Für den Antrieb sieht das Konzept einen diesel- bzw. gaselektrischen Betrieb vor, unter Einbeziehung der aktuell in Hybridfahrzeugen angewandten Technologie zur Energierückgewinnung z.B. aus Bremsenergie. Somit wäre auch ein komplett emissionsfreier Betrieb auf kurzen Teilstrecken machbar. Je nach verwendeten Modulen kann im Rahmen des AutoTram®-Konzeptes eine Zugbildung aus eigenständigen Fahrzeugen mit eigenem Führerstand und Antrieb oder aber auch gemäß dem anderenorts praktizierten Anhängerkonzept durch Anhängen eines (nicht eigenständigen) Modules die Kapazität auf Teilstrecken erhöht werden. Solche Module könnten auch als Mittelmodule einer dreiteiligen Einheit Verwendung finden, so dass die Maximallänge einer AutoTram®-Einheit bis zu 36 Meter betragen kann. Die Kuppel- und Übergangsmodule würden durch einen symmetrischen Aufbau die Kombinationsfreiheit der vorhandenen 12-Meter-Module ermöglichen, der Kuppelvorgang kann zur Vereinfachung des Betriebsablaufes automatisiert werden. Im abgekoppelten Zustand können die Gelenkkomponenten in den Fahrzeugboden eingezogen werden und die vorhandenen Öffnungen der Stirnseiten durch geeignete Systeme (Rolläden oder Klappsysteme) verschlossen werden.
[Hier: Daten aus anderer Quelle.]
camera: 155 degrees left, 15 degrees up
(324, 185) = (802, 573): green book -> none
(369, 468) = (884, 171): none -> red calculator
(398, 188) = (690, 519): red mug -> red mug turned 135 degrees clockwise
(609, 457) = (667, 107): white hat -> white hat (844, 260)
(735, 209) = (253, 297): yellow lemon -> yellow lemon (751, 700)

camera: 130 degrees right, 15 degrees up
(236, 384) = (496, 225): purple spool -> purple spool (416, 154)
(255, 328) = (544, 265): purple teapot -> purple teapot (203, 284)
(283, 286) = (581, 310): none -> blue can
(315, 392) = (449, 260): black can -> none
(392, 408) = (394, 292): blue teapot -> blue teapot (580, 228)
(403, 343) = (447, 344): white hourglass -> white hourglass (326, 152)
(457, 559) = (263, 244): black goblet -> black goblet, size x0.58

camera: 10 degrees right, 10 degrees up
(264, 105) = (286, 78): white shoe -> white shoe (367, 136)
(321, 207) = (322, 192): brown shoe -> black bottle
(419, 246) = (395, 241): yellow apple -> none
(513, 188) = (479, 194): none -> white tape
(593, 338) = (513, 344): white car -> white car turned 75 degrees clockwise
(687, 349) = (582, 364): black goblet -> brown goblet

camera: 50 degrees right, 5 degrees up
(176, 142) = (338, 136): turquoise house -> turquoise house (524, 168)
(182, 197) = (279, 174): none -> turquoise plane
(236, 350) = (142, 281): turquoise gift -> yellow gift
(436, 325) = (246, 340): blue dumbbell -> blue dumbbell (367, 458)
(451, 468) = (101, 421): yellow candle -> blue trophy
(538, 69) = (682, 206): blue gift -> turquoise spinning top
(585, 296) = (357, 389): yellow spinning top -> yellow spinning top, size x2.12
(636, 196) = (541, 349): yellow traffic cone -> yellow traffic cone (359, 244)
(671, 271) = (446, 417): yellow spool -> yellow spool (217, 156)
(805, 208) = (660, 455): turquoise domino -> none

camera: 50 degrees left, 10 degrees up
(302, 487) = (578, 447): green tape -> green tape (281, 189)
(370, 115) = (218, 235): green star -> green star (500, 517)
In der Theorie existiert somit schon einmal eine interessante Alternative zu schienengebundenen Stadtbahn-Systemen, die die gleiche Flexibilität bezüglich des Wageneinsatzes bietet. Zudem ist man durch die Unabhängigkeit von einer Oberleitung flexibel bei Betriebsstörungen (wobei das System sicher auch als O-Bus realisierbar wäre, wenn man den Verbrennungsmotor als Energiequelle scheut). Es bleibt nun abzuwarten, wie die Fahrzeughersteller auf diese Studie reagieren und eine Umsetzung in die Praxis unterstützen. Eine interessante Alternative zur Investition in Bahnsysteme ist es in vielen Städten allemal.